Requirement
Gather, from the listing beneath this task, every line holding the string "size".

Provided data
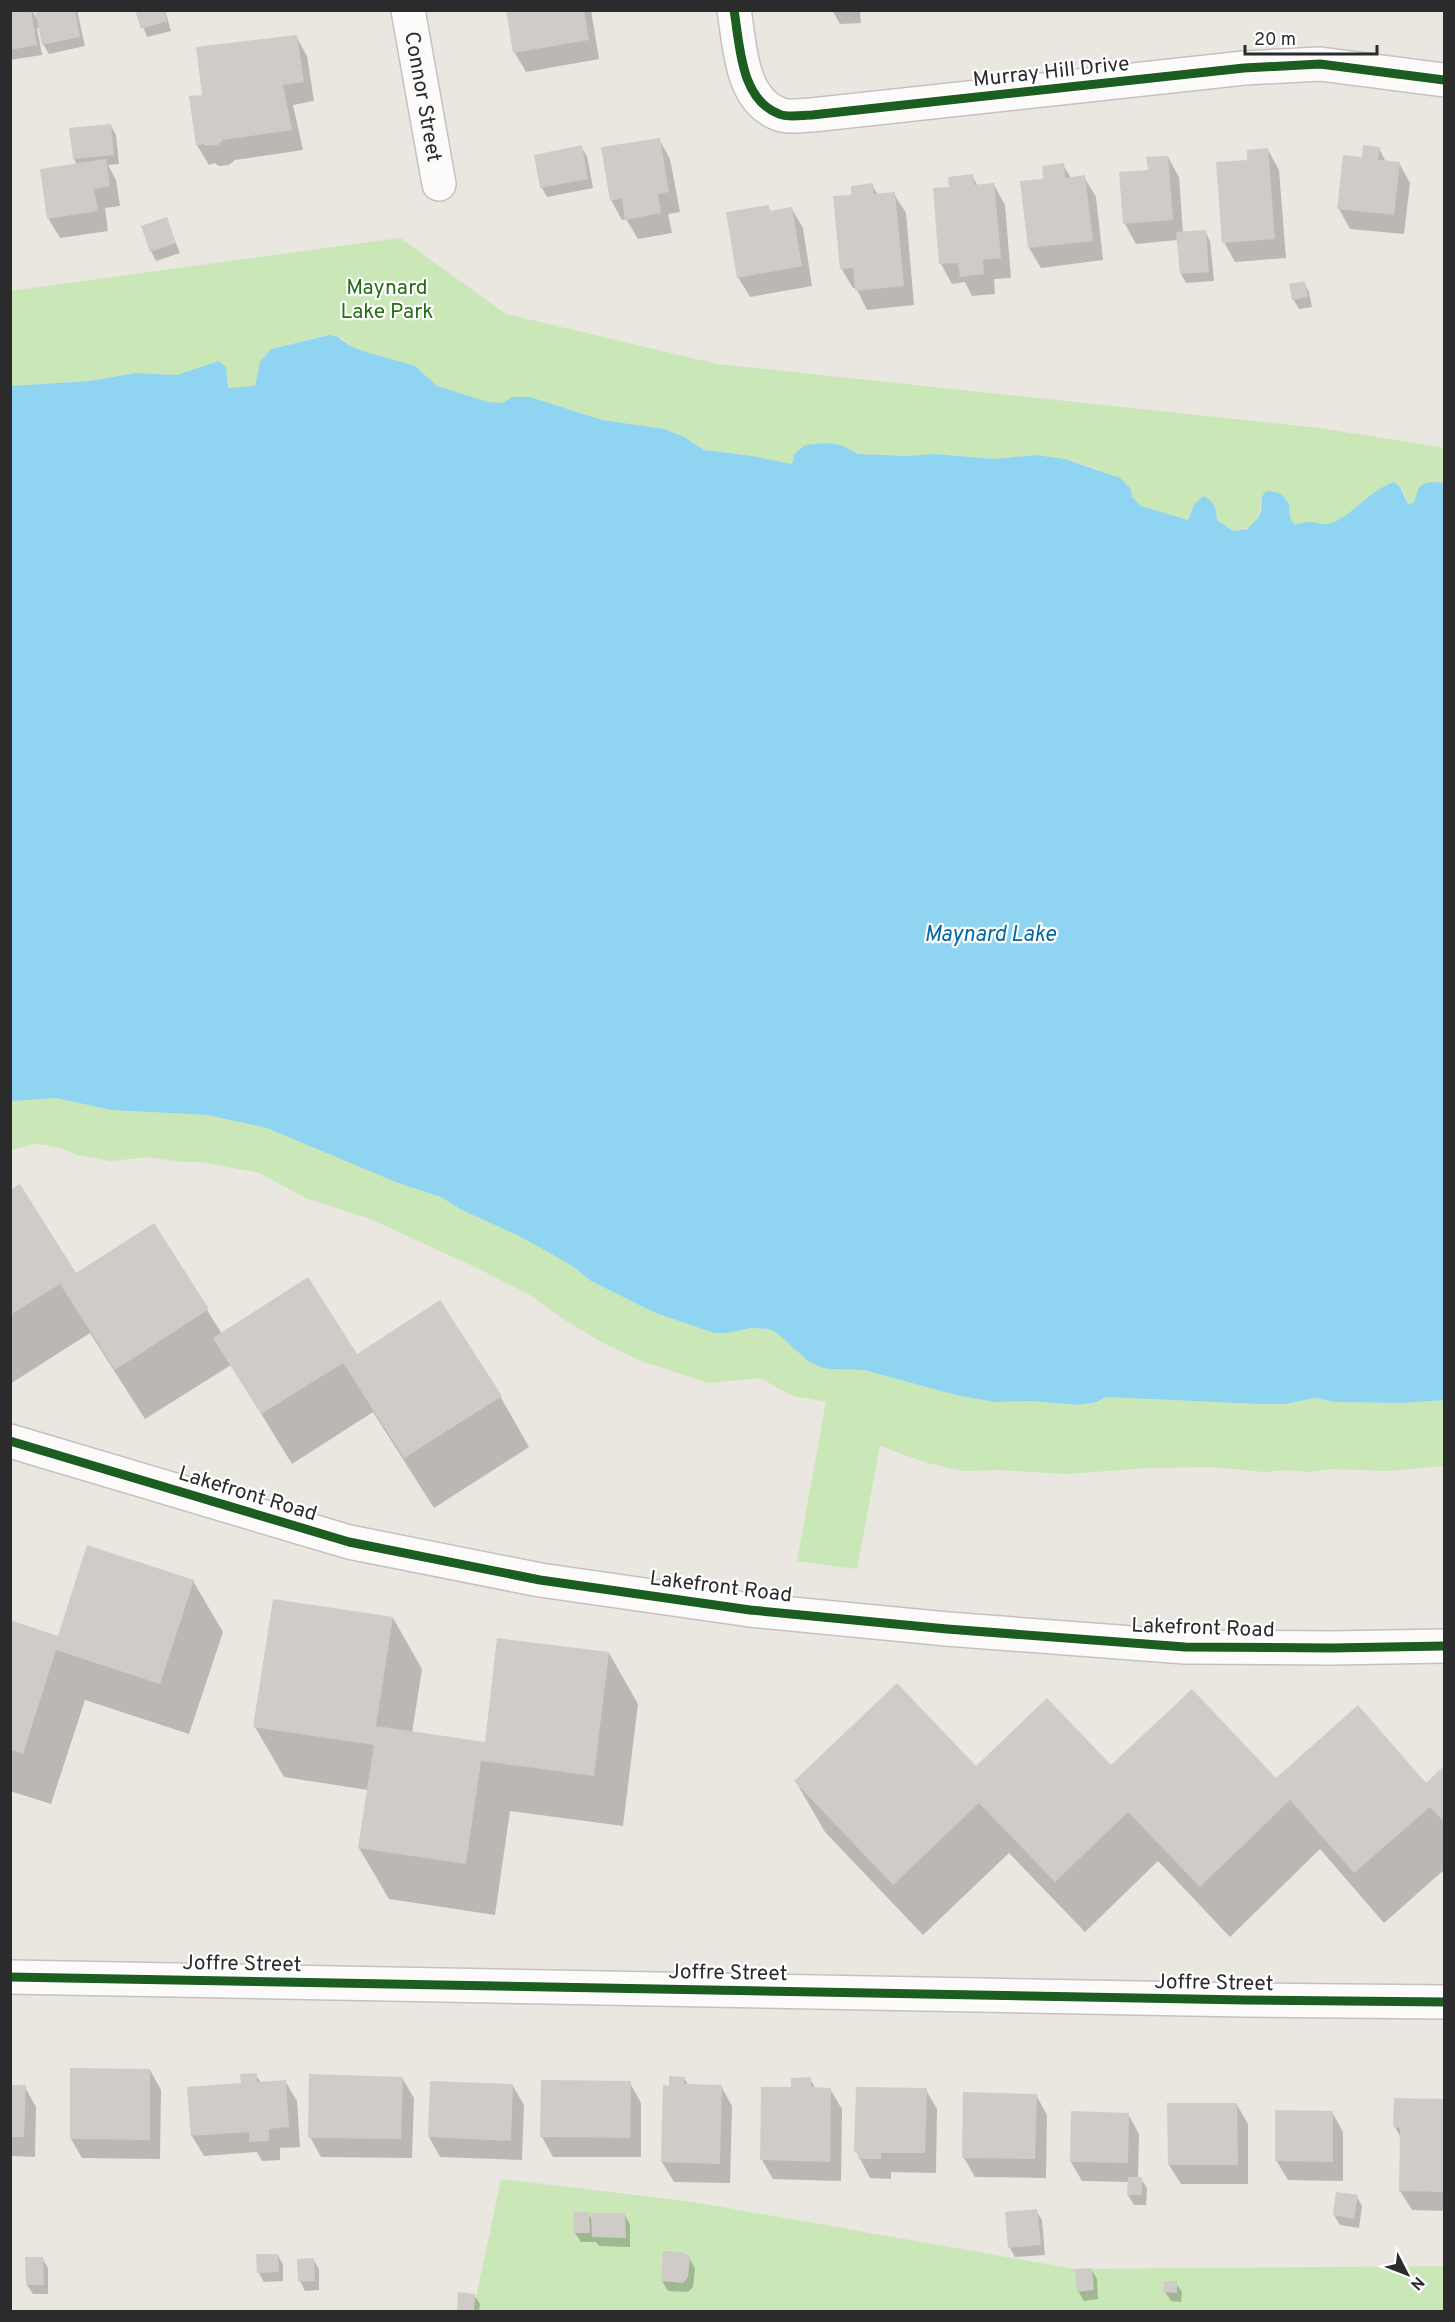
<svg xmlns="http://www.w3.org/2000/svg" width="1455" height="2322" viewBox="0 0 1455 2322" font-family="Overpass,sans-serif">
<rect width="100%" height="100%" fill="#eae6e0"/>
<g fill="#c9e7b7">
<path d="M 400,238 L 506,314 L 717,364 L 1320,428 L 1444,448 L 1444,483 L 1438,482 L 1419,488 L 1417,498 L 1413,503 L 1408,504 L 1404,494 L 1394,482 C 1370,490 1355,513 1332,523 C 1324,526 1317,522 1309,522 C 1305,522 1300,524 1295,525 C 1282,514 1298,501 1272,490 L 1260,503 C 1262,520 1249,531 1233,531 L 1217,520 C 1216,509 1215,501 1203,496 L 1194,505 L 1188,520 L 1141,506 L 1097,469 L 1065,459 L 1036,455 L 995,459 L 935,454 L 906,456 L 858,454 L 841,445 L 805,445 L 793,455 L 794,459 L 791,464 L 753,456 L 704,450 L 684,437 L 665,429 L 602,420 L 530,397 L 513,397 L 503,403 L 488,402 L 437,386 L 415,366 L 363,351 L 350,346 L 342,338 L 322,336 L 271,349 L 260,362 L 255,387 L 227,388 L 226,367 L 210,364 L 197,370 L 177,375 L 136,373 L 89,381 L 11,386 L 10,291 Z"/>
<path d="M 32,1098 L 55,1098 L 112,1110 L 207,1115 L 267,1128 L 398,1183 L 441,1197 L 460,1209 L 519,1236 L 571,1265 L 591,1281 L 653,1312 L 714,1333 L 729,1333 L 751,1328 L 769,1329 L 777,1333 L 808,1361 L 829,1369 L 864,1370 L 956,1395 L 994,1402 L 1030,1401 L 1078,1405 L 1097,1402 L 1106,1397 L 1259,1404 L 1285,1404 L 1315,1398 L 1334,1402 L 1403,1403 L 1444,1400 L 1444,1466 L 1389,1471 L 1330,1469 L 1310,1472 L 1286,1470 L 1264,1472 L 1213,1467 L 1148,1468 L 1066,1474 L 1001,1470 L 963,1471 L 927,1463 L 880,1446 L 857,1569 L 797,1561 L 826,1402 L 793,1396 L 760,1378 L 708,1383 L 641,1361 L 603,1343 L 565,1320 L 530,1295 L 473,1266 L 368,1218 L 305,1198 L 260,1173 L 201,1162 L 183,1162 L 147,1157 L 111,1161 L 77,1155 L 63,1149 L 46,1145 L 33,1144 L 11,1150 L 10,1101 Z"/>
<path d="M 501,2179 L 693,2202 L 1075,2269 L 1444,2266 L 1444,2312 L 473,2312 Z"/>
</g>
<path fill="#8fd4f0" d="M 329,335 L 338,337 L 350,346 L 363,351 L 415,366 L 437,386 L 488,402 L 503,403 L 512,397 L 530,397 L 602,420 L 665,429 L 684,437 L 704,450 L 753,456 L 791,464 L 794,459 L 793,455 L 805,445 L 827,443 L 841,445 L 858,454 L 906,456 L 935,454 L 995,459 L 1036,455 L 1065,459 L 1120,478 L 1131,489 L 1132,497 L 1141,506 L 1188,520 L 1194,505 L 1203,496 C 1215,501 1216,509 1217,520 L 1233,531 L 1247,529 L 1258,518 L 1261,511 L 1262,497 L 1265,492 C 1277,489 1283,495 1289,504 L 1290,518 L 1295,525 C 1299,524 1305,522 1309,522 C 1317,522 1323,526 1332,523 C 1355,513 1370,490 1394,482 L 1399,486 L 1408,504 L 1413,503 C 1417,498 1416,493 1419,488 C 1423,481 1437,482 1444,483 L 1444,1400 L 1403,1403 L 1334,1402 L 1315,1398 L 1285,1404 L 1259,1404 L 1106,1397 L 1097,1402 L 1078,1405 L 1030,1401 L 994,1402 L 956,1395 L 864,1370 L 829,1369 L 820,1367 L 808,1361 L 777,1333 L 769,1329 L 751,1328 L 728,1333 L 714,1333 L 653,1312 L 591,1281 L 571,1265 L 519,1236 L 460,1209 L 441,1197 L 398,1183 L 267,1128 L 207,1115 L 112,1110 L 55,1098 L 11,1101 L 11,386 L 89,381 L 136,373 L 177,375 L 219,361 L 226,367 L 228,388 L 255,386 L 260,362 L 271,349 Z"/>
<g fill="#0003">
<path d="M 10,10 L 32,10 L 37,19 L 36,10 L 77,10 L 85,46 L 49,54 L 43,44 L 40,27 L 37,28 L 42,55 L 10,60 Z"/>
<path d="M 137,10 L 165,10 L 171,31 L 147,37 Z"/>
<path d="M 507,10 L 591,10 L 599,59 L 526,72 L 515,53 Z"/>
<path d="M 832,10 L 875,10 L 860,12 L 861,23 L 840,24 Z"/>
<path d="M 296,36 L 307,56 L 314,101 L 293,105 L 303,150 L 235,160 L 229,165 L 219,166 L 215,163 L 209,165 L 197,145 L 203,96 Z"/>
<path d="M 111,126 L 116,135 L 119,164 L 108,165 L 116,180 L 120,206 L 105,208 L 108,231 L 60,238 L 48,218 L 77,165 L 74,159 L 71,130 Z"/>
<path d="M 659,139 L 670,159 L 680,212 L 668,214 L 672,233 L 638,239 L 626,219 L 622,220 L 611,200 Z"/>
<path d="M 581,147 L 587,156 L 593,188 L 547,197 L 542,188 L 536,156 Z"/>
<path d="M 1379,148 L 1386,162 L 1399,163 L 1410,183 L 1404,234 L 1350,229 L 1339,209 L 1363,158 Z"/>
<path d="M 1268,150 L 1279,170 L 1286,258 L 1235,262 L 1224,242 L 1249,161 Z"/>
<path d="M 1168,157 L 1179,177 L 1183,233 L 1205,231 L 1210,241 L 1214,281 L 1186,283 L 1181,274 L 1178,240 L 1136,244 L 1125,224 L 1121,174 L 1149,171 Z"/>
<path d="M 1063,165 L 1071,178 L 1084,177 L 1096,197 L 1103,260 L 1041,268 L 1029,248 L 1021,183 L 1045,180 Z"/>
<path d="M 972,176 L 978,186 L 994,185 L 1005,205 L 1011,278 L 994,279 L 995,294 L 972,296 L 965,282 L 952,284 L 941,264 L 935,190 L 951,188 Z"/>
<path d="M 872,185 L 878,195 L 894,194 L 906,213 L 914,305 L 867,310 L 856,288 L 853,288 L 841,268 L 853,196 Z"/>
<path d="M 768,207 L 772,213 L 792,209 L 803,228 L 812,286 L 750,297 L 738,277 Z"/>
<path d="M 166,219 L 180,253 L 156,261 L 151,251 Z"/>
<path d="M 1304,283 L 1309,292 L 1312,307 L 1299,309 L 1293,299 Z"/>
<path d="M 10,1192 L 76,1275 L 154,1225 L 222,1334 L 500,1396 L 529,1447 L 434,1508 L 373,1412 L 292,1464 L 231,1365 L 145,1419 L 90,1333 L 10,1384 Z"/>
<path d="M 193,1581 L 223,1632 L 189,1734 L 85,1700 L 51,1804 L 10,1791 L 10,1622 L 59,1637 Z"/>
<path d="M 393,1618 L 422,1669 L 412,1733 L 486,1744 L 609,1653 L 638,1704 L 623,1826 L 510,1811 L 495,1915 L 389,1899 L 359,1848 L 368,1790 L 284,1777 L 255,1727 Z"/>
<path d="M 1111,1767 L 1276,1780 L 1426,1785 L 1444,1768 L 1444,1870 L 1384,1923 L 1320,1849 L 1230,1937 L 1158,1861 L 1085,1932 L 1009,1853 L 923,1935 L 825,1832 L 796,1782 L 976,1768 Z"/>
<path d="M 150,2070 L 161,2090 L 160,2159 L 82,2158 L 71,2139 Z"/>
<path d="M 256,2075 L 261,2083 L 285,2081 L 297,2101 L 300,2147 L 280,2148 L 280,2160 L 262,2161 L 257,2152 L 204,2156 L 192,2136 L 242,2085 Z"/>
<path d="M 402,2078 L 414,2098 L 412,2158 L 321,2157 L 310,2137 Z"/>
<path d="M 684,2078 L 689,2086 L 721,2086 L 732,2106 L 730,2183 L 674,2182 L 662,2162 L 664,2087 L 671,2087 Z"/>
<path d="M 810,2079 L 816,2089 L 830,2089 L 842,2109 L 841,2181 L 773,2179 L 762,2160 L 793,2089 Z"/>
<path d="M 630,2083 L 641,2103 L 641,2157 L 553,2157 L 542,2137 Z"/>
<path d="M 513,2086 L 524,2105 L 522,2160 L 440,2157 L 429,2137 Z"/>
<path d="M 10,2087 L 25,2087 L 36,2107 L 35,2157 L 12,2156 L 12,2167 L 10,2167 Z"/>
<path d="M 926,2090 L 937,2109 L 936,2173 L 891,2172 L 891,2179 L 870,2178 L 856,2151 Z"/>
<path d="M 1036,2095 L 1047,2115 L 1046,2178 L 975,2177 L 964,2158 Z"/>
<path d="M 1395,2100 L 1444,2100 L 1444,2211 L 1412,2210 L 1400,2191 L 1401,2138 L 1395,2127 Z"/>
<path d="M 1237,2105 L 1248,2124 L 1248,2184 L 1181,2184 L 1169,2165 Z"/>
<path d="M 1332,2112 L 1343,2132 L 1343,2181 L 1288,2180 L 1276,2160 Z"/>
<path d="M 1128,2114 L 1139,2134 L 1138,2179 L 1141,2179 L 1147,2188 L 1146,2205 L 1134,2205 L 1128,2195 L 1129,2182 L 1082,2181 L 1071,2162 Z"/>
<path d="M 1357,2197 L 1362,2206 L 1359,2228 L 1340,2225 L 1334,2215 Z"/>
<path d="M 1036,2211 L 1042,2220 L 1045,2255 L 1015,2257 L 1010,2248 L 1007,2213 Z"/>
<path d="M 588,2213 L 593,2221 L 624,2214 L 630,2224 L 630,2247 L 599,2246 L 596,2242 L 581,2242 L 575,2233 Z"/>
<path d="M 278,2255 L 283,2265 L 283,2281 L 264,2282 L 258,2272 Z"/>
<path d="M 42,2258 L 48,2268 L 48,2294 L 33,2294 L 27,2285 Z"/>
<path d="M 689,2258 L 695,2268 L 693,2287 L 688,2292 L 668,2291 L 662,2281 Z"/>
<path d="M 313,2259 L 319,2269 L 319,2290 L 305,2291 L 300,2281 Z"/>
<path d="M 1091,2269 L 1097,2279 L 1098,2299 L 1084,2301 L 1078,2291 Z"/>
<path d="M 1176,2283 L 1182,2292 L 1181,2302 L 1171,2301 L 1165,2292 Z"/>
<path d="M 474,2295 L 480,2304 L 479,2312 L 459,2312 Z"/>
</g>
<g fill="#cfccc7">
<path d="M 10,10 L 31,10 L 37,45 L 10,50 Z"/>
<path d="M 35,10 L 75,10 L 80,37 L 42,45 Z"/>
<path d="M 135,10 L 164,10 L 167,21 L 141,29 Z"/>
<path d="M 506,10 L 584,10 L 589,40 L 513,53 Z"/>
<path d="M 297,35 L 304,82 L 283,85 L 292,130 L 223,140 L 218,145 L 206,146 L 203,144 L 196,146 L 189,96 L 202,95 L 196,47 Z"/>
<path d="M 111,124 L 114,155 L 73,159 L 69,128 Z"/>
<path d="M 660,138 L 669,192 L 658,194 L 661,213 L 625,220 L 622,198 L 610,201 L 601,147 Z"/>
<path d="M 582,145 L 588,179 L 540,188 L 534,155 Z"/>
<path d="M 1363,145 L 1380,147 L 1378,160 L 1400,162 L 1394,215 L 1337,209 L 1343,155 L 1362,157 Z"/>
<path d="M 1268,148 L 1275,239 L 1222,243 L 1216,162 L 1247,160 L 1247,150 Z"/>
<path d="M 1168,156 L 1173,220 L 1123,224 L 1119,172 L 1148,170 L 1146,157 Z"/>
<path d="M 106,159 L 110,186 L 94,189 L 98,211 L 47,219 L 40,169 Z"/>
<path d="M 1064,163 L 1065,178 L 1085,175 L 1093,241 L 1028,248 L 1020,181 L 1043,179 L 1042,166 Z"/>
<path d="M 973,174 L 974,185 L 994,183 L 1001,258 L 983,260 L 984,274 L 960,277 L 958,263 L 939,264 L 933,188 L 949,187 L 948,177 Z"/>
<path d="M 873,183 L 874,194 L 895,192 L 904,286 L 855,291 L 853,268 L 840,269 L 833,196 L 851,195 L 851,186 Z"/>
<path d="M 769,205 L 770,211 L 792,207 L 802,266 L 737,278 L 726,212 Z"/>
<path d="M 167,217 L 176,243 L 150,252 L 141,226 Z"/>
<path d="M 1206,230 L 1209,272 L 1180,274 L 1176,232 Z"/>
<path d="M 1305,281 L 1308,297 L 1292,300 L 1289,284 Z"/>
<path d="M 20,1184 L 76,1273 L 154,1223 L 209,1309 L 115,1370 L 60,1284 L 10,1315 L 10,1190 Z"/>
<path d="M 308,1277 L 357,1354 L 440,1300 L 502,1396 L 404,1458 L 343,1363 L 261,1414 L 213,1338 Z"/>
<path d="M 87,1545 L 194,1580 L 160,1684 L 56,1650 L 23,1754 L 10,1750 L 10,1620 L 58,1636 Z"/>
<path d="M 273,1599 L 393,1617 L 376,1726 L 485,1742 L 497,1638 L 609,1652 L 594,1776 L 481,1761 L 466,1864 L 358,1848 L 374,1745 L 253,1727 Z"/>
<path d="M 897,1683 L 976,1766 L 1047,1698 L 1111,1765 L 1192,1689 L 1276,1778 L 1358,1705 L 1426,1783 L 1444,1766 L 1444,1822 L 1430,1807 L 1354,1873 L 1290,1800 L 1200,1887 L 1128,1812 L 1055,1882 L 979,1803 L 893,1885 L 794,1781 Z"/>
<path d="M 70,2068 L 150,2069 L 150,2140 L 70,2139 Z"/>
<path d="M 257,2073 L 257,2082 L 286,2080 L 289,2127 L 269,2129 L 269,2141 L 249,2142 L 249,2132 L 191,2136 L 187,2087 L 241,2083 L 240,2074 Z"/>
<path d="M 309,2074 L 403,2077 L 401,2139 L 308,2138 Z"/>
<path d="M 669,2076 L 685,2077 L 684,2084 L 722,2085 L 720,2164 L 661,2162 L 663,2085 L 669,2086 Z"/>
<path d="M 811,2077 L 811,2087 L 831,2088 L 830,2162 L 760,2160 L 761,2087 L 791,2087 L 791,2078 Z"/>
<path d="M 541,2080 L 631,2081 L 630,2138 L 540,2137 Z"/>
<path d="M 430,2081 L 513,2084 L 511,2141 L 428,2137 Z"/>
<path d="M 10,2085 L 26,2085 L 24,2137 L 10,2137 Z"/>
<path d="M 856,2087 L 927,2088 L 925,2153 L 881,2153 L 881,2159 L 858,2159 L 858,2152 L 854,2152 Z"/>
<path d="M 963,2092 L 1037,2094 L 1035,2159 L 962,2158 Z"/>
<path d="M 1394,2098 L 1444,2099 L 1444,2192 L 1399,2191 L 1400,2128 L 1393,2127 Z"/>
<path d="M 1167,2103 L 1237,2103 L 1238,2165 L 1168,2165 Z"/>
<path d="M 1275,2110 L 1333,2111 L 1333,2162 L 1275,2161 Z"/>
<path d="M 1071,2111 L 1129,2113 L 1128,2163 L 1070,2162 Z"/>
<path d="M 1128,2177 L 1142,2177 L 1142,2195 L 1127,2195 Z"/>
<path d="M 1336,2192 L 1358,2195 L 1354,2219 L 1333,2215 Z"/>
<path d="M 1037,2209 L 1041,2245 L 1008,2248 L 1005,2212 Z"/>
<path d="M 573,2212 L 589,2212 L 590,2233 L 574,2233 Z"/>
<path d="M 591,2213 L 625,2213 L 626,2238 L 592,2237 Z"/>
<path d="M 663,2251 L 683,2252 L 690,2257 L 688,2277 L 683,2283 L 661,2281 Z"/>
<path d="M 256,2254 L 278,2254 L 279,2272 L 257,2273 Z"/>
<path d="M 25,2257 L 43,2257 L 44,2285 L 26,2285 Z"/>
<path d="M 314,2258 L 315,2281 L 298,2282 L 297,2259 Z"/>
<path d="M 1092,2268 L 1094,2290 L 1077,2292 L 1075,2269 Z"/>
<path d="M 1164,2281 L 1177,2281 L 1177,2293 L 1163,2292 Z"/>
<path d="M 458,2292 L 475,2294 L 474,2312 L 457,2311 Z"/>
</g>
<g fill="none" stroke-linecap="round" stroke-linejoin="round">
<defs>
<g id="minor">
<path id="s1" d="M 408,10 L 439,184"/>
<path d="M 734,10 C 740,45 740,99 779,114 C 788,118 803,115 812,115 L 1244,68 L 1320,64 L 1444,80"/>
<path d="M 10,1441 L 349,1542 L 540,1580 L 750,1610 L 947,1629 L 1185,1647 L 1332,1648 L 1444,1646"/>
<path d="M 10,1977 L 1245,2000 L 1444,2002"/>
</g>
</defs>
<use href="#minor" stroke="#c3c2c2" stroke-width="36"/>
<use href="#minor" stroke="#fcfbfa" stroke-width="33"/>
<defs>
<g id="cycleway">
<path d="M 734,10 C 740,45 740,99 779,114 C 788,118 803,115 812,115 L 1244,68 L 1320,64 L 1444,80"/>
<path d="M 10,1441 L 349,1542 L 540,1580 L 750,1610 L 947,1629 L 1185,1647 L 1332,1648 L 1444,1646"/>
<path d="M 10,1977 L 1245,2000 L 1444,2002"/>
</g>
</defs>
<use href="#cycleway" stroke="#fff" stroke-width="13"/>
<use href="#cycleway" stroke="#1b5e20" stroke-width="9"/>
</g>
<g text-anchor="middle" stroke-width="4.5" stroke-linejoin="round" paint-order="stroke">
<g font-size="21" fill="#2b2b2b" stroke="#fff">
<text transform="translate(1051 71) rotate(-6)" y="7">Murray Hill Drive</text>
<text dy="7" stroke="none"><textPath href="#s1" startOffset="88">Connor Street</textPath></text>
<text transform="translate(248 1493) rotate(17)" y="7">Lakefront Road</text>
<text transform="translate(721 1586) rotate(7)" y="7">Lakefront Road</text>
<text transform="translate(1203 1627) rotate(2)" y="7">Lakefront Road</text>
<text transform="translate(242 1963) rotate(1)" y="7">Joffre Street</text>
<text transform="translate(728 1972) rotate(1)" y="7">Joffre Street</text>
<text transform="translate(1214 1982) rotate(1)" y="7">Joffre Street</text>
</g>
<g font-size="21" fill="#246e15" stroke="#fff">
<text x="387" y="294">Maynard<tspan x="387" dy="24">Lake Park</tspan></text>
</g>
<g font-size="22" font-style="italic" fill="#0469a6" stroke="#fff">
<text x="990" y="941">Maynard Lake</text>
</g>
</g>
<rect width="1455" height="2322" fill="none" stroke="#2b2b2b" stroke-width="24"/>
<g transform="translate(1407 2274) rotate(132)" stroke="#ffffff" stroke-width="4.5" paint-order="stroke">
<path d="M0-4.5L10 22L0 15L-10 22Z" fill="#2b2b2b"/>
<text y="-9" font-size="16" font-weight="bold" text-anchor="middle" fill="#2b2b2b">N</text>
</g>
<path d="M1245 45v9h132v-9" fill="none" stroke="#2b2b2b" stroke-width="3"/>
<text x="1254" y="45" font-size="18" fill="#2b2b2b" stroke="#ffffff" stroke-width="4.5" paint-order="stroke">20 m</text>
</svg>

Your response
<g font-size="21" fill="#2b2b2b" stroke="#fff">
<g font-size="21" fill="#246e15" stroke="#fff">
<g font-size="22" font-style="italic" fill="#0469a6" stroke="#fff">
<text y="-9" font-size="16" font-weight="bold" text-anchor="middle" fill="#2b2b2b">N</text>
<text x="1254" y="45" font-size="18" fill="#2b2b2b" stroke="#ffffff" stroke-width="4.5" paint-order="stroke">20 m</text>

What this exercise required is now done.